D’Cruz described the importance of treating both inflammation and mucus dysfunction in COPD. Although therapies are available to break down mucus and promote its expectoration, pharmacological interventions inhibiting mucus overproduction are lacking. Given the adverse effects of long-term OCS use,20 D’Cruz was of the opinion that new treatments are needed to reduce the risk of further exacerbations and steroid exposure in patients with COPD who exhibit exacerbations on triple therapy.

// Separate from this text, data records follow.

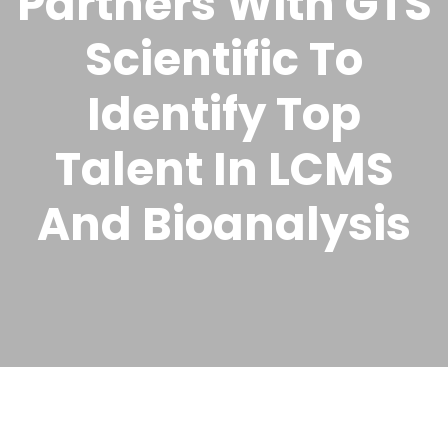
Partners With GTS
Scientific To
Identify Top
Talent In LCMS
And Bioanalysis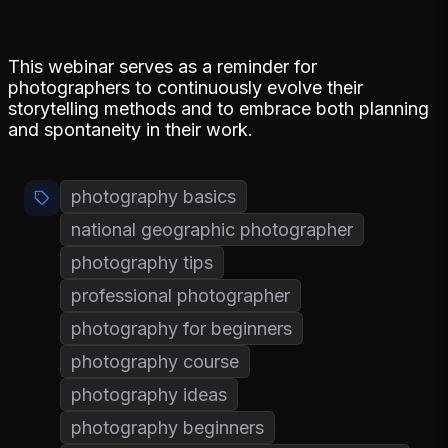
This webinar serves as a reminder for
photographers to continuously evolve their
storytelling methods and to embrace both planning
and spontaneity in their work.
photography basics
national geographic photographer
photography tips
professional photographer
photography for beginners
photography course
photography ideas
photography beginners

Singh discussed the COPDGene study35 and the fact that mucus plugs are associated with higher exacerbation and mortality rates.29,34 Establishing whether interventions that reduce mucus plugging improve outcomes was highlighted as important. Additionally, Singh addressed potential biomarkers for responders to anti-IL-33 therapy, highlighting exacerbation frequency as a disease severity measure that might help identify patients requiring more aggressive therapy.

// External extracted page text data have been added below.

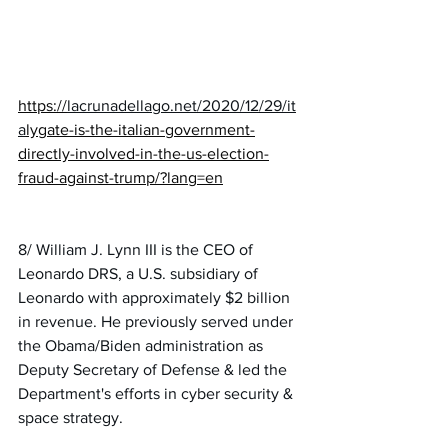
https://
lacrunadellago.net/2020/12/29/it
a
lygate-is-the-italian-government-
directly-involved-in-the-us-election-
fraud-against-trump/?lang=en
8/ William J. Lynn III is the CEO of 
Leonardo DRS, a U.S. subsidiary of 
Leonardo with approximately $2 billion 
in revenue. He previously served under 
the Obama/Biden administration as 
Deputy Secretary of Defense & led the 
Department's efforts in cyber security & 
space strategy.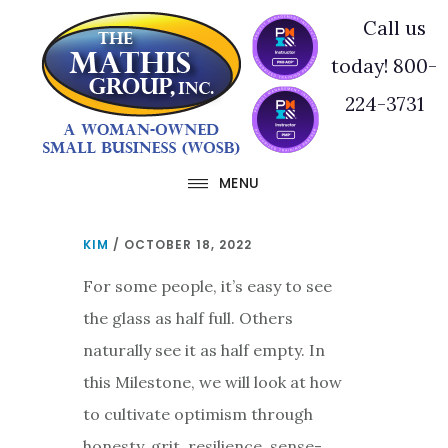
Skip
Skip
Call us
to
to
today! 800-
main
footer
224-3731
content
MENU
KIM
/
OCTOBER 18, 2022
For some people, it’s easy to see
the glass as half full. Others
naturally see it as half empty. In
this Milestone, we will look at how
to cultivate optimism through
honesty, grit, resilience, sense-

Christenson explained that IL-33 is a good therapeutic target for COPD because it is involved in driving heterogeneous types of inflammation as well as mucus dysfunction, all of which are relevant to COPD. Discovering whether differences in mechanisms between biologics are reflected by differences in clinical trial outcomes will be enlightening. Christenson also stressed the importance of acquiring data for both current and former smokers in clinical trials.

Conclusion

Vogelmeier emphasised the unmet need for novel treatments targeting the mechanisms underlying COPD, including inflammation and mucus dysfunction. IL-33 is a potential therapeutic target for COPD because it promotes all these pathogenetic mechanisms through IL-33RED and IL-33OX. Novel biologics inhibiting the IL-33 pathway have differing mechanisms of action, and it will be interesting to establish whether these differences are reflected in the outcomes of Phase III trials.